I’ve been thinking about the Michael Ondaatje quote I posted recently, and why it’s so valuable to avoid framing our ideas before we know what they are, or what they will become.
A canvas can just be an untitled canvas. A tune in your head can be sung again. A photograph is automatically given some sequence of identifying numbers as your digital camera tucks it away on a memory card. And an idea can be quickly scribbled on a napkin or an index card.
But when using a computer to capture a critical point in an unframed argument, a section of dialogue between two unnamed characters in a before-first-draft play, or a fragment of poetry, we are often forced into answering the question “What is this?” before we are really ready to do so.
Deciding what to name something, and consequently where to put it, can quickly become an idea-threatening distraction. While struggling to hold a still-forming thought in our heads, we are confronted with an array of questions: “Is this part of something I’m already working on? Should it be? Am I missing a connection to something else? Is it even relevant to anything I’m doing? Maybe I should just write it down? But what should I title it? What folder does it fit under? Should I create a new file for this? Maybe even a new folder? Could this become an entire project, all on its own?”
Such questions are necessary at some point, but these are questions ‘about’ the idea, and the ‘about’ part of idea work comes later, not when ideas are first poking out above the surface. You wouldn’t expect a two-day old or even a two-year old child to know what university she would like to attend, and whether she plans to major in theoretical or applied physics! Why do we expect to know the future of our still-forming ideas?
So if you are sitting at the keyboard, and you feel a new idea coming on, what do you do?
My Approach
I keep a text editor (such as TextMate or Notepad or Word) open on my computer all the time, always a click away, with a file that is already named and saved for the current month.
I call my main file “idealog” and add the year and month to the title. When brainstorming on specific topics or projects, I sometimes use separate files I call “buckets” as though I’m sorting apples or fish. Other possible names include:
- seeds
- sprouts
- idea journal
- inbox
- nursery
Pick a word or metaphor that works for you.
When something pops into my mind, and I don’t know where to put it, I flip over to the text editor, type the new idea at the top, and save it. I usually add a date, too.

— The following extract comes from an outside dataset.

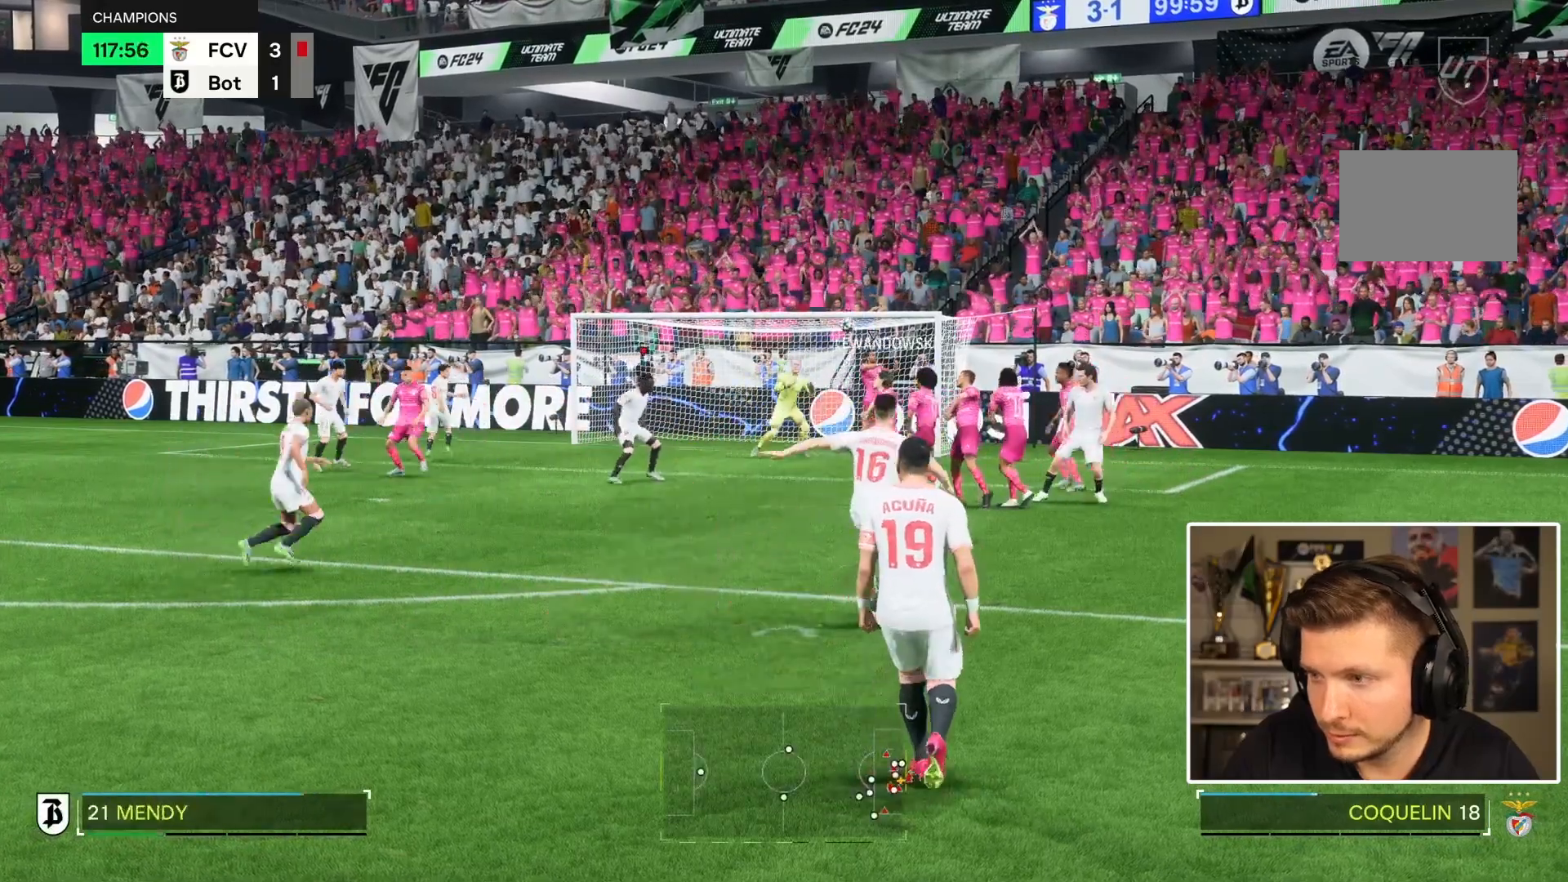
{"buttons": ["R2"], "left_stick": "up-right", "right_stick": "center"}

A few weeks later, when I’m in a more editorial mood, I go through this collection of nascent thoughts and decide what to do with each of them. If I’m working on a deadline, I might review these notes more frequently, but I always find that letting ideas sit for a while gives me a more nuanced perspective on how and where they fit in.
The key point is to to avoid the urge to categorize when ideas first appear in your head. Ideas need the space to become without constraints, which means they need a place to emerge, even if they don’t yet have a name.